5. Recommendations: What We Should Do in 2025
After all this, here’s what I’d do if I were running a show in 2025:
- Spill the total cost: Tell people upfront about parking, food, travel. Partner with nearby lots for free or discounted parking.
- Cap public tickets for premium events: 100–200 is the sweet spot. Makes people want in.
- Stop the gimmicks: Focus on smooth setup, fast Wi-Fi, and fair hours. Ditch the raffles and speeches.
- Try the suburbs: Near airports, with shuttles. It works if you plan it right.
- Split the day:
Dealers: 8 AM – 6 PM | Public: 11 AM – 5 PM. - Mix in the museum vibe: Add ANA-style exhibits. Pull in collectors with stories, not just sales.
Conclusion: The Future of Coin Shows Is Experience, Not History
The Long Beach fade-out isn’t about poor management.

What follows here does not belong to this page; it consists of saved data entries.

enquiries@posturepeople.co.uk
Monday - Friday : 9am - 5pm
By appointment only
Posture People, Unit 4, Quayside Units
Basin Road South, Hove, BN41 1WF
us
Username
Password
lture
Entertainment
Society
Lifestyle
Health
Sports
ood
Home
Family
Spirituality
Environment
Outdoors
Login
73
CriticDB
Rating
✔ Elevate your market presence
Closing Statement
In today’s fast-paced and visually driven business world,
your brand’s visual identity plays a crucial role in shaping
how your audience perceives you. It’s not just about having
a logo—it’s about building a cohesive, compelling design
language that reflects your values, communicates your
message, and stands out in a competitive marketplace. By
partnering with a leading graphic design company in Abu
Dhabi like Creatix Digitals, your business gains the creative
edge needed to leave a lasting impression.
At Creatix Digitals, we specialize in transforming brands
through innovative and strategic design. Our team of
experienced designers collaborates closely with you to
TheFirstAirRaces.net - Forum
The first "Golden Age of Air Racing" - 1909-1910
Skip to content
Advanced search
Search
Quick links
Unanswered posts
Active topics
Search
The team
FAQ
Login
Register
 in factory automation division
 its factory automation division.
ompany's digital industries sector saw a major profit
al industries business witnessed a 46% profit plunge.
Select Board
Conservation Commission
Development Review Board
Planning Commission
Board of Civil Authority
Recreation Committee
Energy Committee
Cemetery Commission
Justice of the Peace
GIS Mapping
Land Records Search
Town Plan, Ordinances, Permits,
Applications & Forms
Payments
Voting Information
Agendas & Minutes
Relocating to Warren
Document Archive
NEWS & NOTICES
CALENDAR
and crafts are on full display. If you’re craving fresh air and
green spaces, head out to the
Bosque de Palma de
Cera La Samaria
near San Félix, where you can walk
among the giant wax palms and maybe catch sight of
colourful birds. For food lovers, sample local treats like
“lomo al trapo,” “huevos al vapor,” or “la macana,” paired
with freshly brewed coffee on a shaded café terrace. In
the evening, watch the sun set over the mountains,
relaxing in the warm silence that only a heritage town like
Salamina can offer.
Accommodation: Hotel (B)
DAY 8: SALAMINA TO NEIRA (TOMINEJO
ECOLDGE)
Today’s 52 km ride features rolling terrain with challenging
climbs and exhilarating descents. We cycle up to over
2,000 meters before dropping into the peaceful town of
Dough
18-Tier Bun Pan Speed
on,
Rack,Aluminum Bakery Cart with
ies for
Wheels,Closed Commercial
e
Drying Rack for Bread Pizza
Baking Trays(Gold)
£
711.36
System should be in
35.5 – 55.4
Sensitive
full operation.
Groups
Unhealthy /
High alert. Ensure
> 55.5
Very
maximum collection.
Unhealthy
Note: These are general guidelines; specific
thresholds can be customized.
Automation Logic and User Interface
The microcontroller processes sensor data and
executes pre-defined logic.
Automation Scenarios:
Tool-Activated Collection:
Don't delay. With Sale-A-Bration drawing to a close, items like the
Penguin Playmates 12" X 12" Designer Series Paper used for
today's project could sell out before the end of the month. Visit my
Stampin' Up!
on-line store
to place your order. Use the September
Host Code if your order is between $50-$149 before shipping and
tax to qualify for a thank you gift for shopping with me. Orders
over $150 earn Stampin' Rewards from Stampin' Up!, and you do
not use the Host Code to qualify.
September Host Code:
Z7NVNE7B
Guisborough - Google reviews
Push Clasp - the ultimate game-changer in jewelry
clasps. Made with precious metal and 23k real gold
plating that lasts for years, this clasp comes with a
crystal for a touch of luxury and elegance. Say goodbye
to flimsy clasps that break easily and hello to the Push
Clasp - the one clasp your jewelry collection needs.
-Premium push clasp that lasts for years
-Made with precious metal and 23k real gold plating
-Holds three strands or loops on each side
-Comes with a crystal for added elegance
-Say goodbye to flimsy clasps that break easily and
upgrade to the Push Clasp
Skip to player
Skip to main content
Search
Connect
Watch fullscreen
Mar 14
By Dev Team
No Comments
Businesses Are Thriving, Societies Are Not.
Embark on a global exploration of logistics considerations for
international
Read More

It’s about what people expect now. Collectors want a good time, not a crowd. Dealers want profit, not exposure for exposure’s sake. The shows that survive will be the ones that put people first, keep costs fair, and try smart ideas—not stunts.
The PCGS Irvine show (Oct 22–24, 2025) is the first real test of this new playbook. Will it work? Maybe not perfectly. But it’s trying. And that matters. My guess? Limited access, clear pricing, and dealer support will win. The days of “just park at the mall” are done. The future? Deliberate. Designed. Worth the trip.